TASK TO COMPLETE
Lines holding the word "души" must be located in the listing below and copied.

DATASET RECORDS
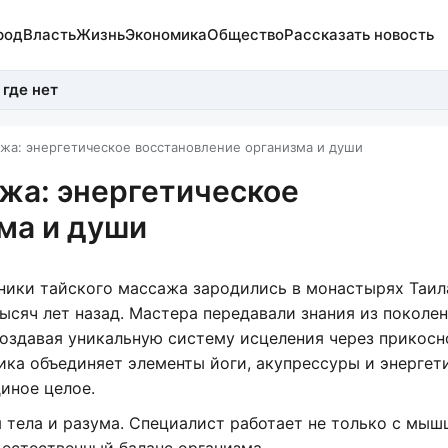
род
Власть
Жизнь
Экономика
Общество
Рассказать новость
 где нет
жа: энергетическое восстановление организма и души
жа: энергетическое
ма и души
ники тайского массажа зародились в монастырях Таил
тысяч лет назад. Мастера передавали знания из поколен
создавая уникальную систему исцеления через прикосн
ика объединяет элементы йоги, акупрессуры и энергет
диное целое.
тела и разума. Специалист работает не только с мышц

ANSWER SECTION
жа: энергетическое восстановление организма и души
ма и души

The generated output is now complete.